The blocks themselves are not the problem--they are just the inputs to the state machine and can be thrown out. The problem is that the amount of information that defines the full state of the network in our system grows without bound. In theory, if we changed the system to expire all the different kinds of data after some amount of time, we might be able to bound the size, but I am not aware of any work that's been done in this direction.
You still need the full blockchain for a new machine to get to the present state of the database even if the client includes a recent trusted checkpoint.
What about the idea of encoding the running snapshot of the database in such a way that it can deterministically be reduced to a single hash that commits to the entire state of the database, and having the delegates include that hash (and the block height of the block which was the head block at the time of database snapshot that the hash refers to) in the block headers as part of their job. The hash would have to be correct for the block to be valid. Once delegates finished computing (in parallel to regular block producing operations) the hash of one recent snapshot in parallel, they begin computing the hash of the state of the database immediately after the previous hash was computed. All full nodes (including of course the delegate notes) are able to coordinate on which database snapshot they will be computing the hash of next.
Then it becomes possible for the client with a recent trusted checkpoint to also get the hash of a recent trusted database state. They can ask any node that has a copy of that state (or has the full blockchain and can regenerate a copy of that state) to provide the full state to the requester. The requester will compute the hash to make sure it is in fact the true trusted database state and then continue evolving the database from that point using the portion of blockchain starting from that point. If all clients store the same database state snapshot once every 6 months (the one as of block N where N is the largest integer less than ((the current block height) - 1577846) and where N % 1577846 == 0) and only keep the most recent snapshot (to save space), then a new full client (with a trusted checkpoint no older than 6 months) only needs to download and process 6 to 12 months worth of the blockchain (unless they can find a node that also has a database snapshot that is more recent than 6 months but still older than the trusted checkpoint, in which case they only have to download and process less than 6 months worth of the blockchain) rather than the entire thing, in addition to downloading and validating the entire database state that existed somewhere between 6 and 12 months in the past.

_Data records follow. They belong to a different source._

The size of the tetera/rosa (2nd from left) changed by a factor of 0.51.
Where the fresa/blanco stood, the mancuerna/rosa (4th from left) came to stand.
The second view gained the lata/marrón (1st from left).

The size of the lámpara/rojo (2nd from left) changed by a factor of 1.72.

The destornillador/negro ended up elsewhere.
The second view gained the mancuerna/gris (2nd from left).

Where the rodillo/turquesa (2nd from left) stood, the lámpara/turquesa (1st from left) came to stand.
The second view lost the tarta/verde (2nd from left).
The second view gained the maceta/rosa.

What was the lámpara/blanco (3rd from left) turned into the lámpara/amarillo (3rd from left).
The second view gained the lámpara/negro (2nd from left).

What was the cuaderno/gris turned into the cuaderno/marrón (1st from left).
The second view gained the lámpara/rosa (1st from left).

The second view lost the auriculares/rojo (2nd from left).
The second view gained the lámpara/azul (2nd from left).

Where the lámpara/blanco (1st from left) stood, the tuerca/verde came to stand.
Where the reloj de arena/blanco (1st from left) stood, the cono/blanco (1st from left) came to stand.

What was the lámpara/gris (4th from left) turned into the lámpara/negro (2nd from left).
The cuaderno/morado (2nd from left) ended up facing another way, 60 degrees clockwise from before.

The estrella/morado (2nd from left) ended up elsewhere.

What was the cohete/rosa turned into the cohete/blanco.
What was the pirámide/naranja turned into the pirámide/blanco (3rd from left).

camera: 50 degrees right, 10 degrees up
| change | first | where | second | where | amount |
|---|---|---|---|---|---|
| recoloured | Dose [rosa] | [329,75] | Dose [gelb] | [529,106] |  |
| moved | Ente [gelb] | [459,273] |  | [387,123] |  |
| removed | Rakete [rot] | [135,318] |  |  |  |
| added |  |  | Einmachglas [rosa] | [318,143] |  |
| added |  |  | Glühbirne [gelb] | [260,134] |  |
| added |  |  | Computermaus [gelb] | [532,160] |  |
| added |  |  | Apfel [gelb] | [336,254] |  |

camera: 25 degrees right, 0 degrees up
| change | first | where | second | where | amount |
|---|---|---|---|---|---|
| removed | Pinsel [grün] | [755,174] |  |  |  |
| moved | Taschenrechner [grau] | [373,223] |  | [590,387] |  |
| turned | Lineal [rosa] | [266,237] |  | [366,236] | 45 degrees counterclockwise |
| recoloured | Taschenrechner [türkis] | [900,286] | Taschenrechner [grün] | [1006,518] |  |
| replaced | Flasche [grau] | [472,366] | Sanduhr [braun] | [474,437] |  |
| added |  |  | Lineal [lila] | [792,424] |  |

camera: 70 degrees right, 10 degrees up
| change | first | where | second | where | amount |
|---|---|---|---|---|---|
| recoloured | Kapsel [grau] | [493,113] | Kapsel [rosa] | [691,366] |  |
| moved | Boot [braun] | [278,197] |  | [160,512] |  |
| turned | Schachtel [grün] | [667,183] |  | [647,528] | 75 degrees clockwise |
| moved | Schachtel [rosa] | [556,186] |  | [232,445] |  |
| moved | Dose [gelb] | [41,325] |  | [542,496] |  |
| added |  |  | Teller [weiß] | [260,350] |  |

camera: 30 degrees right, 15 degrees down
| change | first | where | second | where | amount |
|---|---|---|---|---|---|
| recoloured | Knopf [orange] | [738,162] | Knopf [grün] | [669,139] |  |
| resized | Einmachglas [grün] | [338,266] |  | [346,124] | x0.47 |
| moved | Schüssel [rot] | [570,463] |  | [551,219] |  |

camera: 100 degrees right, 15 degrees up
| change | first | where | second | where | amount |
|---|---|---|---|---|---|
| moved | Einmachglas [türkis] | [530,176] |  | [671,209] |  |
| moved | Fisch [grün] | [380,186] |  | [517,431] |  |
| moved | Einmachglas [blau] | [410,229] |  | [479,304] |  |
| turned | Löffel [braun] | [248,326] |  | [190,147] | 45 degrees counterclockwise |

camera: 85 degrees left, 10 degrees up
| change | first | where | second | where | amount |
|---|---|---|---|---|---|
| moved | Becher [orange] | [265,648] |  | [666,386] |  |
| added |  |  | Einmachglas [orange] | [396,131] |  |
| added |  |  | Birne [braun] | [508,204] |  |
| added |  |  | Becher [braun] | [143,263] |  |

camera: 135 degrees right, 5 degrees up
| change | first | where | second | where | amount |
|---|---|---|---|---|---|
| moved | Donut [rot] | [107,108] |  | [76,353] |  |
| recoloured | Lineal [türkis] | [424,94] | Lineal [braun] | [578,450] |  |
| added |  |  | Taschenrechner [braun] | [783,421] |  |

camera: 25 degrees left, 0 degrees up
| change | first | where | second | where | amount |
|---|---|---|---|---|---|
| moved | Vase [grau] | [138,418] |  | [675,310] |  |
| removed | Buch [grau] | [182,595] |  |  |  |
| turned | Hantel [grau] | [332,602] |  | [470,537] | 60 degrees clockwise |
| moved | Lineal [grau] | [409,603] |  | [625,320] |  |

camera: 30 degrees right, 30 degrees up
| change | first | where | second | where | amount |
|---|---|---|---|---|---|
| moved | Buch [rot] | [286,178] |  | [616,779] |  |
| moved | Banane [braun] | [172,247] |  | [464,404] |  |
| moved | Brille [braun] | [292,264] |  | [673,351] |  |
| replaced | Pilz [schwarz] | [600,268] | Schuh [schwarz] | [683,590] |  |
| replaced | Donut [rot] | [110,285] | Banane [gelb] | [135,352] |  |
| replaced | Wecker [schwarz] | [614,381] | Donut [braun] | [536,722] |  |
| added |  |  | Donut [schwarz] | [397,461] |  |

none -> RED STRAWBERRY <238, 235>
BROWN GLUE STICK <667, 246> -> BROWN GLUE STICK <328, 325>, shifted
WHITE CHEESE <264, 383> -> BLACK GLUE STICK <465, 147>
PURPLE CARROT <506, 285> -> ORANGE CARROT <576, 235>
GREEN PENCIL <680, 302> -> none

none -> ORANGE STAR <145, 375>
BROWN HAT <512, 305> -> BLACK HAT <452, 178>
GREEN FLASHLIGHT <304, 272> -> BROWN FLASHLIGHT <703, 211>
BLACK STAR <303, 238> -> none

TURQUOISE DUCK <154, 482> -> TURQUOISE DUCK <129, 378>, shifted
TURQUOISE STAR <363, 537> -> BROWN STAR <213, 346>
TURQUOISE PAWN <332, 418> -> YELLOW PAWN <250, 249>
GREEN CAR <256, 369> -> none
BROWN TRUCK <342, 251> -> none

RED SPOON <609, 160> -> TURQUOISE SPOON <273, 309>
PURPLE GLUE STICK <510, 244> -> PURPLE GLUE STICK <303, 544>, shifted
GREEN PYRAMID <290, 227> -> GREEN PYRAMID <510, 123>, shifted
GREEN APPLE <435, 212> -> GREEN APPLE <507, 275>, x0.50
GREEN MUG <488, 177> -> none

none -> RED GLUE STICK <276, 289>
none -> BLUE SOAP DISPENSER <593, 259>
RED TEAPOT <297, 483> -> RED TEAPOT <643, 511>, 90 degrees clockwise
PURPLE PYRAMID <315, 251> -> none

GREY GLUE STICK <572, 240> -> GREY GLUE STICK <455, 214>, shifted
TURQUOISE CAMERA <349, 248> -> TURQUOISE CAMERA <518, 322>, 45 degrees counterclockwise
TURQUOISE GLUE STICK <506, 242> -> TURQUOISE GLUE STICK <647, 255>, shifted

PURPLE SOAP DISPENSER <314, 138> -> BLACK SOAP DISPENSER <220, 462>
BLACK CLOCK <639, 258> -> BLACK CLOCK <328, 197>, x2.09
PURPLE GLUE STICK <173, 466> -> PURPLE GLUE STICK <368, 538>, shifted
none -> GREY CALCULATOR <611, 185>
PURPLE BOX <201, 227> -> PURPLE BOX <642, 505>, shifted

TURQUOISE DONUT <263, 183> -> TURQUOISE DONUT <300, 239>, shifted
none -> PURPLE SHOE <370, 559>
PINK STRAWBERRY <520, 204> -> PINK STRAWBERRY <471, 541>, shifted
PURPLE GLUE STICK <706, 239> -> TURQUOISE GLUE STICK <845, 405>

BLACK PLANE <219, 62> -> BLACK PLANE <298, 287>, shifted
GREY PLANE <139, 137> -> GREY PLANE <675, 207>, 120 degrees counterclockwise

Furthermore, if the database encoding was done in a way that anyone can provide log(K) sized proofs of the existence of some (key, value) pair in the database (where K is the number of unique keys that hold a value in the database), and the database was designed in a clever way, it
becomes possible for lightweight clients to easily verify (with only the minimal trust required that the current active delegates will not go against their economic interest to defraud users when it is guaranteed that they will eventually be caught) the proof provided by an untrusted third party (say the light wallet server) about something they are interested to know about the blockchain as it existed in the most recent snapshot (which
ideally should happen frequently enough that the most recent snapshot is always less than a minute old). This of course assumes that the light wallet knows who the current active 101 delegates are and has a way to
update that set over time (under normal circumstances) in a lightweight manner without needing to rely on trusted checkpoints built into the client (other than to initialize the belief in the active set of delegates on a new machine or after a long time of being offline). If the snapshot frequency happens fast enough that its period is less than 17 minutes, then ideally all (or >80%) of the delegates should
sign the previous block header (which creates a verification chain to the most recent snapshot) every block, so that the light wallet can actually have enough trust in the validity of the root hash of an extremely recent database snapshot.